Author(s): LIU, Z., LI, K., QIN, X., Institution: BEIJING SPORT UNIVERSITY, Country: CHINA, Abstract-ID: 398

INTRODUCTION:
Action recognition in Taekwondo teaching and training is an important task, and inertial measurement units (IMUs) have more advantages in collecting data compared to camera-based systems. We proposed different deep learning algorithms to recognize Taekwondo technical actions, and compared the accuracies of deep learning methods with the traditional machine learning methods, the data were collected by three-axis accelerometers. This study can promote the public physical Taekwondo training and teaching, and the action recognition can be applied to boxing and other fields.
METHODS:
Firstly, twenty subjects wore three-axis accelerometers on different parts of their bodies, including their left wrist, right wrist, lower back, left ankle, and right ankle. They completed Taekwondo technical movements which including 8 types of hand movements (left punch, right punch, left upper block, right upper block, left middle block, right middle block, left lower block and right lower block) and 8 types of leg movements (left front kick, right front kick, left roundhouse kick, right roundhouse kick, left side kick, right side kick, left back kick and right back kick). Each action was performed every 4 seconds, the action name and abnormal information were also recorded at the same time to facilitate subsequent data preprocessing. The sampling frequency of the accelerometer is 30Hz. Secondly, during the data preprocessing, we removed the abnormal data, merged the time series information of different accelerometers, intercepted 4s clips of the action part, and created a data set. Thirdly, action recognition was performed through different deep learning algorithms, for example Convolutional Neural Network(CNN), Long Short-Term Memory (LSTM), Gate Recurrent Unit (GRU), we also compared the results with traditional machine learning method.
RESULTS:
The accuracy of one-dimensional residual CNN is 90.3%, after we abandon the Batch Norm layer and add the Dropout layer, the best accuracy of the final validation set reaches 95.5%. However, the accuracy of GRU is 86.4%, LSTM is 90.3%, and they both have varying degrees of overfitting.
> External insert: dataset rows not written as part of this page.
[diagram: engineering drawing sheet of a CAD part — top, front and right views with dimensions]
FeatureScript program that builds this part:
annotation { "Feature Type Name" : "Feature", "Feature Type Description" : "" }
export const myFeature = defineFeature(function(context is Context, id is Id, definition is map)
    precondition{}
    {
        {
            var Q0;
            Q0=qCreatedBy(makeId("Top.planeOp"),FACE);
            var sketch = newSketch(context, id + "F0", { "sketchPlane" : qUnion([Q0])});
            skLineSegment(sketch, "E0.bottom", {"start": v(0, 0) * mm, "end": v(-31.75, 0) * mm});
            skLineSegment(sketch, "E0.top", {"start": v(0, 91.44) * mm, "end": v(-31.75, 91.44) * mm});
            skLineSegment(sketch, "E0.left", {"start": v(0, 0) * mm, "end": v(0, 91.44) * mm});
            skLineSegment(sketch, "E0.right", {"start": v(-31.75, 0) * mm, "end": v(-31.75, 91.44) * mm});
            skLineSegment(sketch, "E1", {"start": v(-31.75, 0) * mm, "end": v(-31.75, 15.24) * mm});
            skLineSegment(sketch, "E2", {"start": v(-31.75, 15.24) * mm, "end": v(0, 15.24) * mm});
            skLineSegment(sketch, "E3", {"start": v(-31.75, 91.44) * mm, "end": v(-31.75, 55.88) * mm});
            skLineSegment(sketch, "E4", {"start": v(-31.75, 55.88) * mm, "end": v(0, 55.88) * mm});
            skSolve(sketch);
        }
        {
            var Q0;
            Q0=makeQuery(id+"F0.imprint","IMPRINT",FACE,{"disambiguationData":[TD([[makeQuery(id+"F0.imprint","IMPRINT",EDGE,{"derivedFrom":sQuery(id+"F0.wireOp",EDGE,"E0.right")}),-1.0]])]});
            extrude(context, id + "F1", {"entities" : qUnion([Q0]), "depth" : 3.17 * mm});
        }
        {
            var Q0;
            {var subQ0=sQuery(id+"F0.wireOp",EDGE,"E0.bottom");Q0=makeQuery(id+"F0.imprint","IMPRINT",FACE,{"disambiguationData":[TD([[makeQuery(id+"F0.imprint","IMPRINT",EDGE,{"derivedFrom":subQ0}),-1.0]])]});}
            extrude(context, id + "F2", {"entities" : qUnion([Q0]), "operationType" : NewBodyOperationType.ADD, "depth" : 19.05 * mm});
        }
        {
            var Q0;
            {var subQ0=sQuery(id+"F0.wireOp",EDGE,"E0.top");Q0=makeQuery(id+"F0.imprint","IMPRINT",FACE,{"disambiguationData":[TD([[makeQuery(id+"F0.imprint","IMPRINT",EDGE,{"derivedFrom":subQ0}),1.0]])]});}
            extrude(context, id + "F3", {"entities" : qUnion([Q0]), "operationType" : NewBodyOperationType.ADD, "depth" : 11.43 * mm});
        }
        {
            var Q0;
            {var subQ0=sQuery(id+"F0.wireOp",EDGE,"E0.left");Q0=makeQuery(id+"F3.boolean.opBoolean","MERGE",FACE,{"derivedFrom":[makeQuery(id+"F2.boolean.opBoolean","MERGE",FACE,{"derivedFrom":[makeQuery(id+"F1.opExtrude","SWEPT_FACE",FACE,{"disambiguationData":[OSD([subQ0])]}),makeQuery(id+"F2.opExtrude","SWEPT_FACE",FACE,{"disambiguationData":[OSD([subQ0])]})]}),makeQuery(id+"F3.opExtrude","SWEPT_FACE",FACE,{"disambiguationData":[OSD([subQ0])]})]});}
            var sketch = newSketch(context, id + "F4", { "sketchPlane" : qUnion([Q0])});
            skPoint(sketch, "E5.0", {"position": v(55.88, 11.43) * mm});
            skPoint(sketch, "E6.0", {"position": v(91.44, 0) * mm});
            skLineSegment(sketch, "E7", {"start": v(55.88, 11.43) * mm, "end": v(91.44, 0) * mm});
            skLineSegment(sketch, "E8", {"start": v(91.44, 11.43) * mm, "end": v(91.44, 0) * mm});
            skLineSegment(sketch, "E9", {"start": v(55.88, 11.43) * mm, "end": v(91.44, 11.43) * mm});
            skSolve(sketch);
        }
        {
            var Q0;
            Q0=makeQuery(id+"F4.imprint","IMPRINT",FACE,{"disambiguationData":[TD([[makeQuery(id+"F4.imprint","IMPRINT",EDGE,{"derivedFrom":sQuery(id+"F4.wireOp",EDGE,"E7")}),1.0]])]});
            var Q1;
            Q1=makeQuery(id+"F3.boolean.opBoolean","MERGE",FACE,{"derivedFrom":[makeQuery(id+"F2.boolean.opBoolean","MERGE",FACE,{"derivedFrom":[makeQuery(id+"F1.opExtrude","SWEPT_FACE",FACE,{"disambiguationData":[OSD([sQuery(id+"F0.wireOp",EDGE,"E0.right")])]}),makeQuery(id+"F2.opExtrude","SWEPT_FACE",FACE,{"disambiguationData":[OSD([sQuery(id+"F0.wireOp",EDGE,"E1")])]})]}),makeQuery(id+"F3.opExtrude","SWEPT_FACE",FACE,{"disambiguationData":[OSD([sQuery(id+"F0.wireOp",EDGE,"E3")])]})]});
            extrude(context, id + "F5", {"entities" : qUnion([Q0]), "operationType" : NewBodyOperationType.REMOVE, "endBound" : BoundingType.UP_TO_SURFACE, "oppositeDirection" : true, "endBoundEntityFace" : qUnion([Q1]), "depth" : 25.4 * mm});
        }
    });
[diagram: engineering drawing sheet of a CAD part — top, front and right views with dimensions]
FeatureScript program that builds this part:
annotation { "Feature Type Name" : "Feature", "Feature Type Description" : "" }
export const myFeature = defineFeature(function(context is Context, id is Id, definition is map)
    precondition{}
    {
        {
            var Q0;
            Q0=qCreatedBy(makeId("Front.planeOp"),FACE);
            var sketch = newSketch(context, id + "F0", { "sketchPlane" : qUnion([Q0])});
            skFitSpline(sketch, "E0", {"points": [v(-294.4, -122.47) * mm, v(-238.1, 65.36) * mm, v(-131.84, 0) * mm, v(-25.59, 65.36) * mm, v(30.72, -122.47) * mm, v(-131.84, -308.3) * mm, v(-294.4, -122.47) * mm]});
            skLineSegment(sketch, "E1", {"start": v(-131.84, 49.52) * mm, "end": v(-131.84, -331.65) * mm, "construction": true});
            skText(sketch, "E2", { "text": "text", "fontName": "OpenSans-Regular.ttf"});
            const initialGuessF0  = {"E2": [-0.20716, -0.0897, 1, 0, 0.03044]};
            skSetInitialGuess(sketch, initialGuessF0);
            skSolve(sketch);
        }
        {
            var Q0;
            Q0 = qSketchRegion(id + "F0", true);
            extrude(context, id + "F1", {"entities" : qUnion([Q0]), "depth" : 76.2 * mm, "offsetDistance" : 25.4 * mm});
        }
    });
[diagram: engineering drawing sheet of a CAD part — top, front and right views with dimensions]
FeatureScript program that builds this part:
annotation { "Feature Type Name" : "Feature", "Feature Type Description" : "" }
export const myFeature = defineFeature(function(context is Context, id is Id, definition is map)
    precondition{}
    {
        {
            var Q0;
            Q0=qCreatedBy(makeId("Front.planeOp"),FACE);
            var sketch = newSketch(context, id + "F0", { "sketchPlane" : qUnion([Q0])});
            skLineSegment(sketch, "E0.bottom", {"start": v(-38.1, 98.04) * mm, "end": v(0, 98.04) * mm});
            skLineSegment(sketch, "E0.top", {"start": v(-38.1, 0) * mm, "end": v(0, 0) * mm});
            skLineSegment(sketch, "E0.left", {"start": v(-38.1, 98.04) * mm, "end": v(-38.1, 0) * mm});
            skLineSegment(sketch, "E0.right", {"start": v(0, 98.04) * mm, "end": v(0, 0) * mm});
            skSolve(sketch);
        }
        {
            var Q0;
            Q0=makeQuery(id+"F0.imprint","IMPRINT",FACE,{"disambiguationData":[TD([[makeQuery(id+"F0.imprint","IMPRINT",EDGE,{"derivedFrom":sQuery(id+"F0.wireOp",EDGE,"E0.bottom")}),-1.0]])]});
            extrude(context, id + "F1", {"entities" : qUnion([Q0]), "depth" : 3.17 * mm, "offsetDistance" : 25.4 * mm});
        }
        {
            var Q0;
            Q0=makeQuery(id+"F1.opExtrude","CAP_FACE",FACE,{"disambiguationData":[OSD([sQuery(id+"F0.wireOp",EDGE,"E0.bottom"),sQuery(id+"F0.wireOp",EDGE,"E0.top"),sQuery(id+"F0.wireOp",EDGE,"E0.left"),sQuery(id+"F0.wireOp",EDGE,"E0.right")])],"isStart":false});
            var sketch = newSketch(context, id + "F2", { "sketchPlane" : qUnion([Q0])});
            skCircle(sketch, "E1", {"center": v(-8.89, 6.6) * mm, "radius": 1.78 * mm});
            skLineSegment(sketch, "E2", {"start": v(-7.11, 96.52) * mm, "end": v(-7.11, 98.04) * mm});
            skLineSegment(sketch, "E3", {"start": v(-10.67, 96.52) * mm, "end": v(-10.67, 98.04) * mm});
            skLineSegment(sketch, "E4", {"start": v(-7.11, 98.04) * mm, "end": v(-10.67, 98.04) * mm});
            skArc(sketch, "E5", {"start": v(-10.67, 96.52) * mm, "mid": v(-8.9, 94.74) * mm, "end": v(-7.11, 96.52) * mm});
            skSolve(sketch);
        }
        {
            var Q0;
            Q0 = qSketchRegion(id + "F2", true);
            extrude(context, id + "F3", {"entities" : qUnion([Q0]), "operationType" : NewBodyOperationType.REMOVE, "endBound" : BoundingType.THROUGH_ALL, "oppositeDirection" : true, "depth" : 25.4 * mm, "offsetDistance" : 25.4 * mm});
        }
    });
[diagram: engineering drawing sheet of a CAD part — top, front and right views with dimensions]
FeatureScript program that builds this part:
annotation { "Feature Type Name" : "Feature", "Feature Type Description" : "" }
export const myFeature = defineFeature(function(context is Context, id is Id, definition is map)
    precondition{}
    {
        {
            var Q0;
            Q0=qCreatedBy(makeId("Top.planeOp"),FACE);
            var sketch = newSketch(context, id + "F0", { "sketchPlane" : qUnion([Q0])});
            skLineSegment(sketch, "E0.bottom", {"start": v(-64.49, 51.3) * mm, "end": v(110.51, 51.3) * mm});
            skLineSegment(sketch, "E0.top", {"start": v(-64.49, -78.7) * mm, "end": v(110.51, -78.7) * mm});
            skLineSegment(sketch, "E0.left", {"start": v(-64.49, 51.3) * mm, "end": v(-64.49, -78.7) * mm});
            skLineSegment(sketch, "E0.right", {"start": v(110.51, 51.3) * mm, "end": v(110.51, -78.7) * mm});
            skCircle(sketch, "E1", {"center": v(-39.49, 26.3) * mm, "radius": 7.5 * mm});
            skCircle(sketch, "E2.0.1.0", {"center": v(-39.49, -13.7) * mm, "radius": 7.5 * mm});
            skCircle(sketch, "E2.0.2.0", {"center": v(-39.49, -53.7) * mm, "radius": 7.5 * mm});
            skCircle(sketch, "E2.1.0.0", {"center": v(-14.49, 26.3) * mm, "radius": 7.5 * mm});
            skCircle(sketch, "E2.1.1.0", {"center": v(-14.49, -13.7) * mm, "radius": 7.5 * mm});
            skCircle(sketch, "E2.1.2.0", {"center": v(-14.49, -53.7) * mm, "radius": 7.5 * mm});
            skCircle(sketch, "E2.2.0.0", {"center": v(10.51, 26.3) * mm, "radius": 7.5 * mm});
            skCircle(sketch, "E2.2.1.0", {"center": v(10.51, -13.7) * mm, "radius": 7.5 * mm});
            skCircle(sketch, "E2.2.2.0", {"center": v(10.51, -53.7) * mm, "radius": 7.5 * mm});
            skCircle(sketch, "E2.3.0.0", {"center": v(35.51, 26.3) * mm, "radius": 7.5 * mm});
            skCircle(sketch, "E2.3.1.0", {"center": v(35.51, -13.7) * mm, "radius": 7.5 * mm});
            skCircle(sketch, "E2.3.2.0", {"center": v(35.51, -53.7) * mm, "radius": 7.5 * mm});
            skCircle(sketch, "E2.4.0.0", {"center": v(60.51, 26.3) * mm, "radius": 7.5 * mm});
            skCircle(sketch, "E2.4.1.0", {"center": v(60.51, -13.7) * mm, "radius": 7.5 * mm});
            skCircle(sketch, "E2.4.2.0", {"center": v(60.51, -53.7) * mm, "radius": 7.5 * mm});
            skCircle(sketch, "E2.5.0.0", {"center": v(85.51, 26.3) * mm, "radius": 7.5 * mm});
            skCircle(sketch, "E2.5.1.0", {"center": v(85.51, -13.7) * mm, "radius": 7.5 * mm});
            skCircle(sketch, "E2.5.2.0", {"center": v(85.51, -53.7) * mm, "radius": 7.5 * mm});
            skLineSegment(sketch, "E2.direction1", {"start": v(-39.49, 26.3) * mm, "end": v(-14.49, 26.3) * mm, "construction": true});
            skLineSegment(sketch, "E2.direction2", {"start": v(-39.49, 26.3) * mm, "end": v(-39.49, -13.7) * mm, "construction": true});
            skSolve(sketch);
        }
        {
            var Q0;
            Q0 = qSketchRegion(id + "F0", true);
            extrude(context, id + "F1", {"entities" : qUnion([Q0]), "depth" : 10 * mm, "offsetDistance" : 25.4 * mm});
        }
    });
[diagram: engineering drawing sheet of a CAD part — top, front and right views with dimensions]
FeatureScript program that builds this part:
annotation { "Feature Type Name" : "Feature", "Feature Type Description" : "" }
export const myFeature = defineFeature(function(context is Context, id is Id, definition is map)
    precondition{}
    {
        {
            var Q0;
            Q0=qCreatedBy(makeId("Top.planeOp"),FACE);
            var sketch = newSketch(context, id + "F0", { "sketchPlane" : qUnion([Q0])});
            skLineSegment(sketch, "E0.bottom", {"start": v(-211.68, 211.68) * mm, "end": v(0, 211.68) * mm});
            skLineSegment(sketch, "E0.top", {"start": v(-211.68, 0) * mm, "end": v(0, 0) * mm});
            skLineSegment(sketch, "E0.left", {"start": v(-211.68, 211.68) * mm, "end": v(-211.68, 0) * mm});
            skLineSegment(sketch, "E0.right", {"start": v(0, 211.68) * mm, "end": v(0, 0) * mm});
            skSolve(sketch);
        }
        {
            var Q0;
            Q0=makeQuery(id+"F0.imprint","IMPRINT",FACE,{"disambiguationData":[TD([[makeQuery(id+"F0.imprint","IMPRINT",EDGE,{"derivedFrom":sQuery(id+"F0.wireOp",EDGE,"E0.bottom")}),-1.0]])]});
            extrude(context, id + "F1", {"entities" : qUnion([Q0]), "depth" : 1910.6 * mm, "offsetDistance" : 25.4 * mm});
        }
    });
Compared with traditional machine learning, for example, the accuracy of support vector machines is 82%, decision trees is 77%, both are worse than using deep learning methods.
CONCLUSION:
Deep learning method is a better choice in action recognition, it requires no manual feature extraction and the accuracy is usually higher than machine learning method. According to our experiment with small data set, smaller batch size with Dropout can reach higher accuracy and can effectively reduce overfitting in our task. On the other hand, feature extraction in machine learning is still a challenging question.